__QUOTED PASSAGE__.
-=-=-

But, importantly, what's really changed here is our outlook for Sydney and Melbourne. So those who follow our research closely may recall when we wind back to November and we release these numbers, we said Sydney and Melbourne are looking likely to have another negative year, and you can see it there in our base case forecast. We said look, it's looking like they're going to fall between minus 5% to 1%. Well, that's all changed. So we think now that we're going to see growth in Melbourne of somewhere between 2% to 6% and for Sydney growth of 3% to 7%. Now I've already had someone say to me oh look, those numbers look a little bit low given the rate cut.

Speaker 2:

But I think we need just to keep in mind that we have started the year off with negative house price growth in those two cities. Housing prices have been falling in January in those two cities and so we need to, when you consider our forecast, say for the full calendar year, so we've fallen, say 1% to 2% so far in Melbourne and Sydney. We've got to wind that back and that's what I'm taking into account. So yeah, we do believe we'll see the recovery in Melbourne and Sydney, but the biggest price gains we think are going to be in Perth, brisbane and Adelaide, as they were in 2024.

-=-=-

__OBJECTIVES__.
(a) Reproduce the stretch of the housing forecast transcript from "But, importantly, what's" through "the rate cut.".
(b) According to the housing forecast transcript, what range of growth is now forecast for Sydney?
(c) Based on the housing forecast transcript, why might the new growth forecasts for Sydney and Melbourne appear lower than expected given the rate cut? Answer in one to three sentences.

__INFORMATION GIVEN__.
-=-=-

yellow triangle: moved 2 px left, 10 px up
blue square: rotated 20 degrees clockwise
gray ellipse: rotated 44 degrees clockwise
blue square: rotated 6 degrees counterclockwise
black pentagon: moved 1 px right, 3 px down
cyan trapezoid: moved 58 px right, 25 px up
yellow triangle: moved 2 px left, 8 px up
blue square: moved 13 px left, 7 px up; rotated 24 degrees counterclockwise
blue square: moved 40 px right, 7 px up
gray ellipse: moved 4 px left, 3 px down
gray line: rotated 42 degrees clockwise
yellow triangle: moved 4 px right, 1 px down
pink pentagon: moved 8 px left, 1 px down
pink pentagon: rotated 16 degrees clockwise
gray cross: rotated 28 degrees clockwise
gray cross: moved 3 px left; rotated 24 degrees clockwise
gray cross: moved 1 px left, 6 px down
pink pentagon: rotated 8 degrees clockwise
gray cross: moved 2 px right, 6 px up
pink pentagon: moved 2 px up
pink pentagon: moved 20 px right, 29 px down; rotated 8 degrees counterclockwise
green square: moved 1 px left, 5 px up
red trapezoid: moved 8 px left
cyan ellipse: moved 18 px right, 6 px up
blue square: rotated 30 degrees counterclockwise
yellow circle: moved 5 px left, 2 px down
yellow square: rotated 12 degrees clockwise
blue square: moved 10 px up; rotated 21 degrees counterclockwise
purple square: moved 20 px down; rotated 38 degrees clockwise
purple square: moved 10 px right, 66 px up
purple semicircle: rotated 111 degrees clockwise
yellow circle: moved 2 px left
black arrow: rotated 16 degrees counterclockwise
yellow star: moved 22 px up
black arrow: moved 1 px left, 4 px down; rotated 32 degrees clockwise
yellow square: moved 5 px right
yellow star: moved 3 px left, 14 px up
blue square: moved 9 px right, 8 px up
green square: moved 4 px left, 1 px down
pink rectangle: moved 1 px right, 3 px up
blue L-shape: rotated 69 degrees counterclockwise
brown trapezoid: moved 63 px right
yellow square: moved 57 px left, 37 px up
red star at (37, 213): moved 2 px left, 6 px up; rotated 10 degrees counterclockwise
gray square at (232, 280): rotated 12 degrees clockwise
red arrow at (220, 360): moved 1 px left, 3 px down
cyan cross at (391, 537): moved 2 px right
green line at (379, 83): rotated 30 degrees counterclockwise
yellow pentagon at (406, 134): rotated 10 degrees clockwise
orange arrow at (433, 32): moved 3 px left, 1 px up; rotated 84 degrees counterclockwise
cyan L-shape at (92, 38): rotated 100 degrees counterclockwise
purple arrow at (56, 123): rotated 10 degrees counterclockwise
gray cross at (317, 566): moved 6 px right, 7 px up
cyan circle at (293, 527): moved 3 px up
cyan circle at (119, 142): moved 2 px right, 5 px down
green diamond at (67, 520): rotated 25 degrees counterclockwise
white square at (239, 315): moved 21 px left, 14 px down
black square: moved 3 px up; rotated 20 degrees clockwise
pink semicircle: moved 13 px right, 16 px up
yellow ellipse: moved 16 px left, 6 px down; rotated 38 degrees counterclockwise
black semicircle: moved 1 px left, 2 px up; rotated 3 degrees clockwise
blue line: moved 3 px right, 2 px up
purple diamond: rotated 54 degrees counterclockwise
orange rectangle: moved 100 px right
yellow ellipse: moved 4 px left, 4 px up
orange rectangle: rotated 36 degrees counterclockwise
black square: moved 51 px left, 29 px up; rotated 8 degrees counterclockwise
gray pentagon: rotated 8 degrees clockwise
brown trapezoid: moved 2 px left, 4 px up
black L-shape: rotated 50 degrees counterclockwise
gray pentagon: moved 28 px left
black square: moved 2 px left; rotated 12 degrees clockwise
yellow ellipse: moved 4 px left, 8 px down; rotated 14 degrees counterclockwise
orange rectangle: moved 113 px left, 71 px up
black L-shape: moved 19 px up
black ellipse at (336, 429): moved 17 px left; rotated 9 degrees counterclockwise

-=-=-

__ANSWERS IN ORDER__.
(a)
But, importantly, what's really changed here is our outlook for Sydney and Melbourne. So those who follow our research closely may recall when we wind back to November and we release these numbers, we said Sydney and Melbourne are looking likely to have another negative year, and you can see it there in our base case forecast. We said look, it's looking like they're going to fall between minus 5% to 1%. Well, that's all changed. So we think now that we're going to see growth in Melbourne of somewhere between 2% to 6% and for Sydney growth of 3% to 7%. Now I've already had someone say to me oh look, those numbers look a little bit low given the rate cut.

(b) Growth of 3% to 7%.

(c) Both cities began the year with negative house price growth, with prices falling in January by roughly 1% to 2%. Because the forecast covers the full calendar year, those early losses must be wound back, which holds down the projected figures.